Fitrah Sosial


Sri Suyanta Harsa
Muhasabah 21 Zulkaidah 1443

Fitrah Sosial
Saudaraku, adalah kodratnya manusia, meski saat lahir ke dunia ini dan saat meninggal dunia nanti bisa sendiri-sendiri, tetapi saat hidup tidak. Ya inilah fitrah sosial, namanya. Terlahir sebagai manusia, realitasnya kita semua cenderung hidup bersama, berkeluarga, berkelompok, bermasyarakat bahkan mestinya sampai berbangsa dan bernegara. Tetapi justru di sinilah di antaranya kebudayaan dan peradaban di altar semesta tercipta.

Untuk menjadi manusia yang berbudaya, oleh Allah kita dianugrahi cipta karsa juga rasa untuk hidup bersama, sehingga relasi dan interaksi antar sesama menjadi sarat makna; saling bisa merasa, saling memberi di samping menerima dan juga bisa menjalin hubungan kerjasama yang benefitnya bisa dinikmati bersama. Dengan sama-sama bisa merasa dan kebersamaan yang tercipta, manusia bisa saling meringankan beban yang berat, memudahkan urusan yang sulit, dan melapangkan kehidupan yang sempit selama hidup di atas bumi ini.

▸ **Tujuan Latihan**:
Ketik ulang bagian teks tentang fitrah sosial di atas, mulai dari "Untuk menjadi manusia" sampai dengan "atas bumi ini.", tanpa mengubah apa pun.

▸ **Cuplikan Data**:

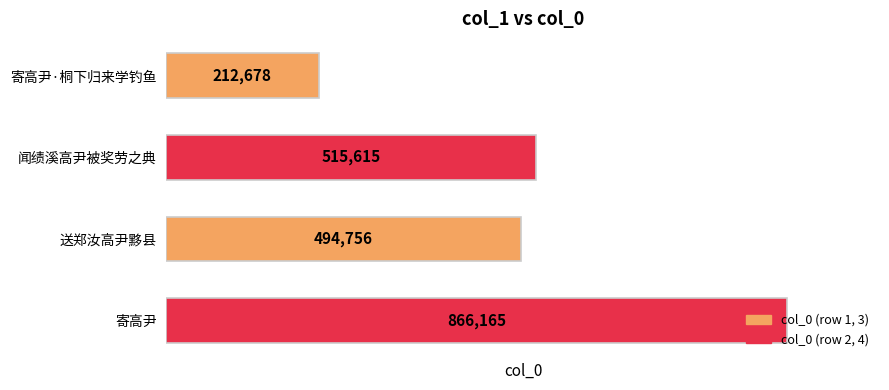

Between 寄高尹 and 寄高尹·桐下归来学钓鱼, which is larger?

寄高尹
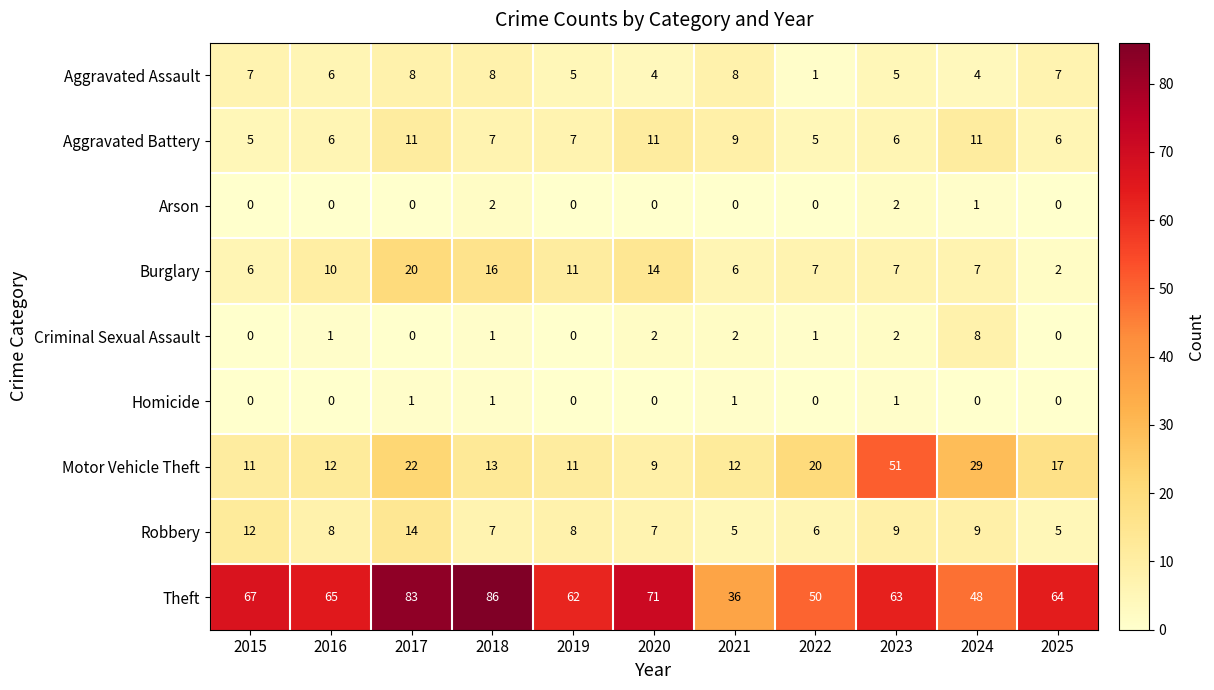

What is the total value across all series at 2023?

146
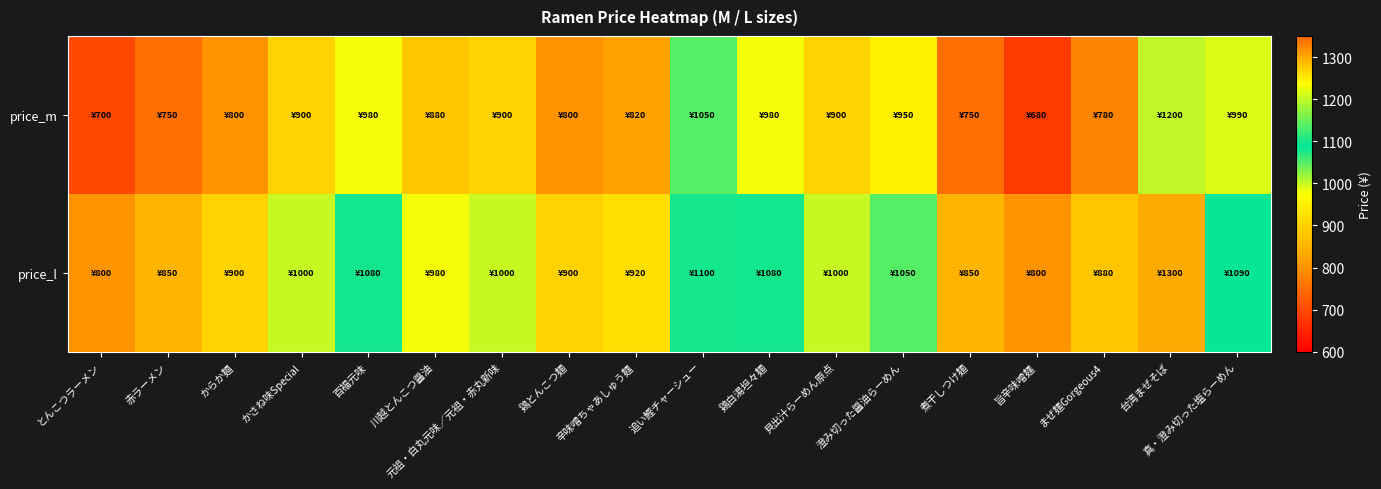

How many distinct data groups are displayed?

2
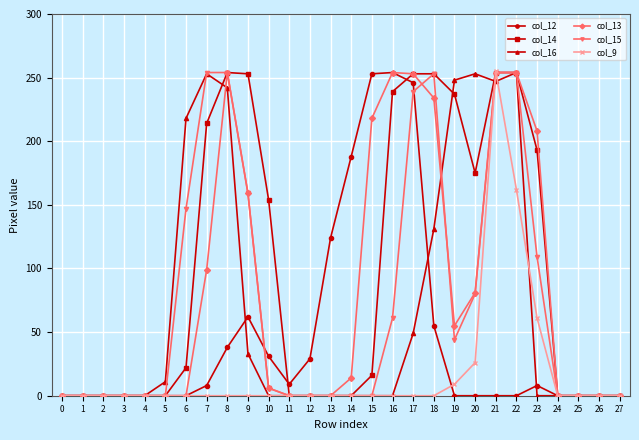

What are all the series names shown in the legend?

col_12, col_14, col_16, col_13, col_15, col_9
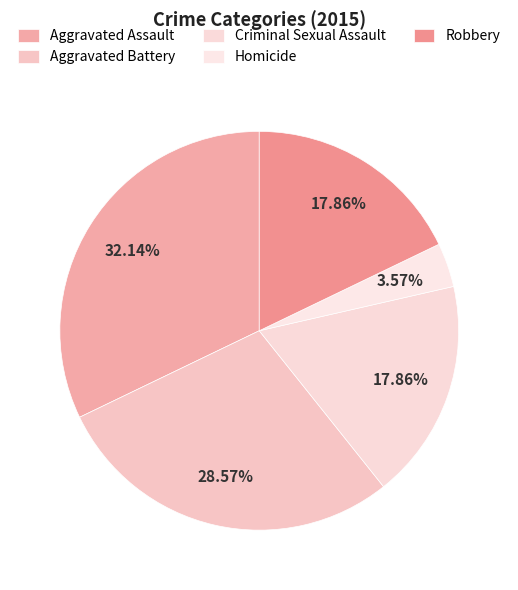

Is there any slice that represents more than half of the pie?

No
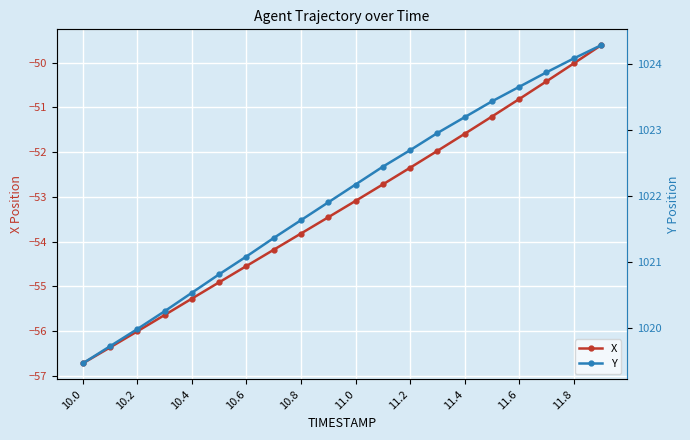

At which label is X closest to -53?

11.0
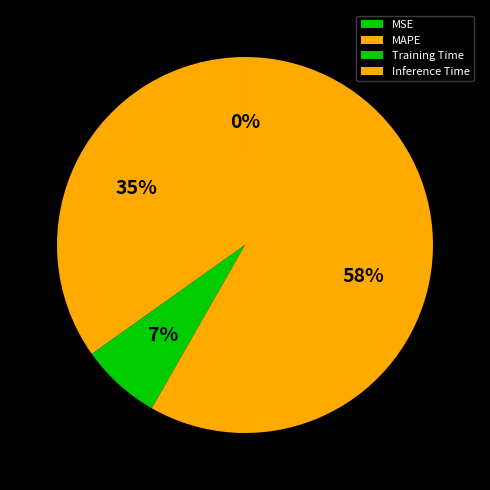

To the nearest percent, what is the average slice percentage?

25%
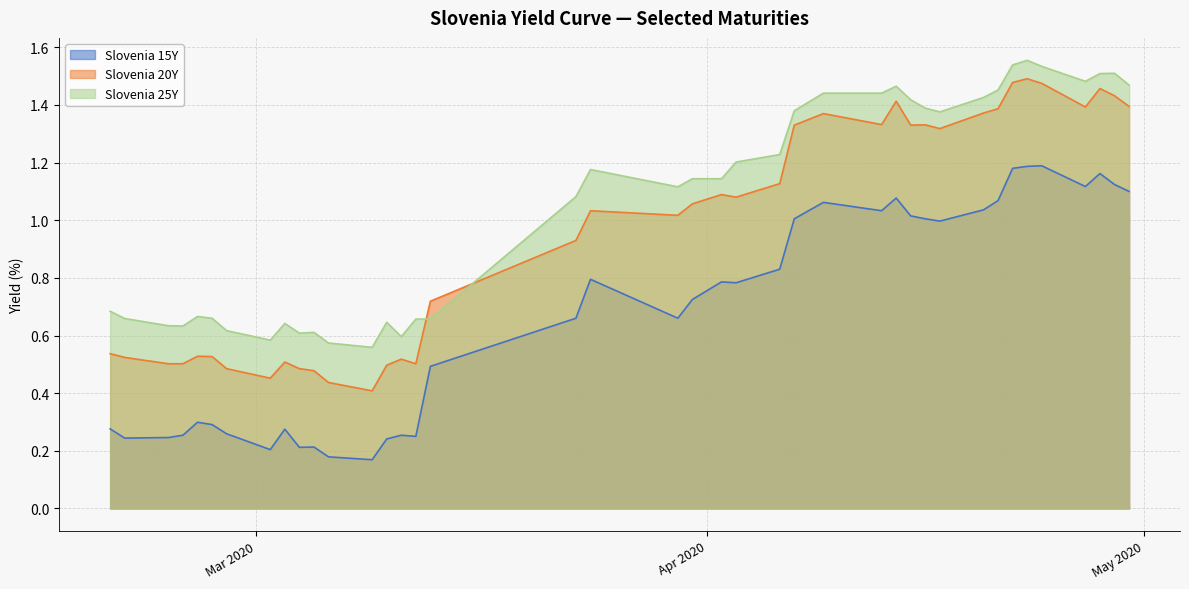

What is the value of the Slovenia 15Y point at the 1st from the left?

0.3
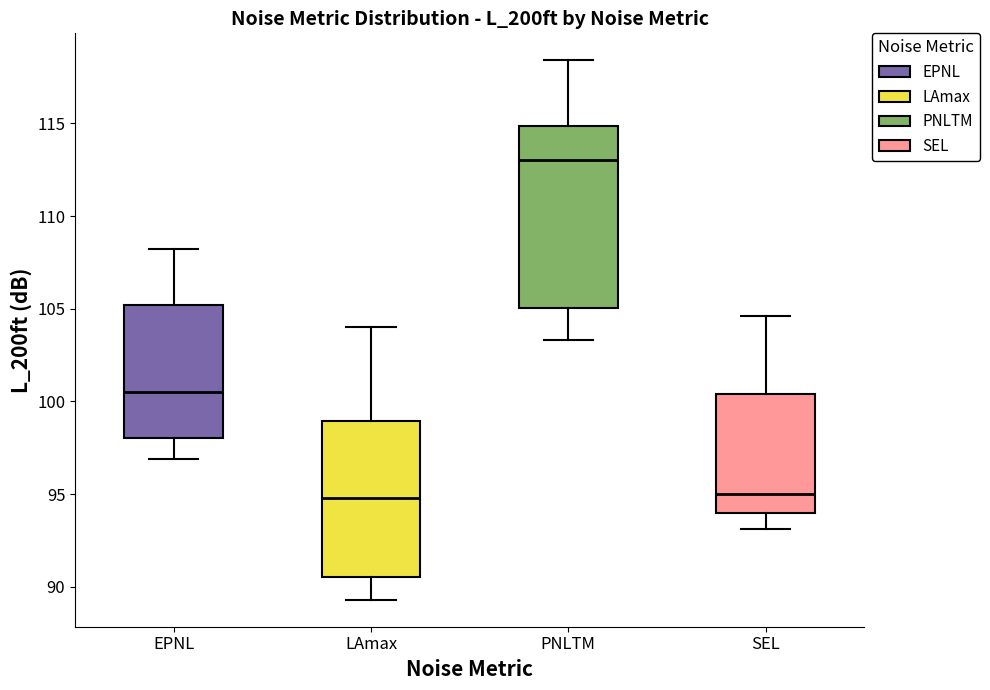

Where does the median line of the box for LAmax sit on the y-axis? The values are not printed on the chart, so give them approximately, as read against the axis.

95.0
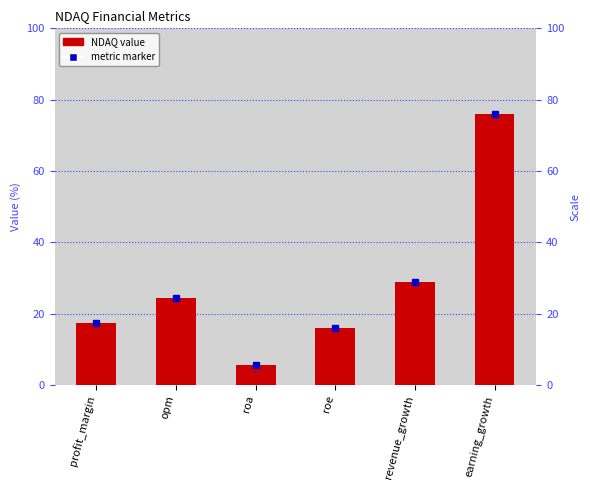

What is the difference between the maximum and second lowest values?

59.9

▸ **Penyelesaian Soal**:
Untuk menjadi manusia yang berbudaya, oleh Allah kita dianugrahi cipta karsa juga rasa untuk hidup bersama, sehingga relasi dan interaksi antar sesama menjadi sarat makna; saling bisa merasa, saling memberi di samping menerima dan juga bisa menjalin hubungan kerjasama yang benefitnya bisa dinikmati bersama. Dengan sama-sama bisa merasa dan kebersamaan yang tercipta, manusia bisa saling meringankan beban yang berat, memudahkan urusan yang sulit, dan melapangkan kehidupan yang sempit selama hidup di atas bumi ini.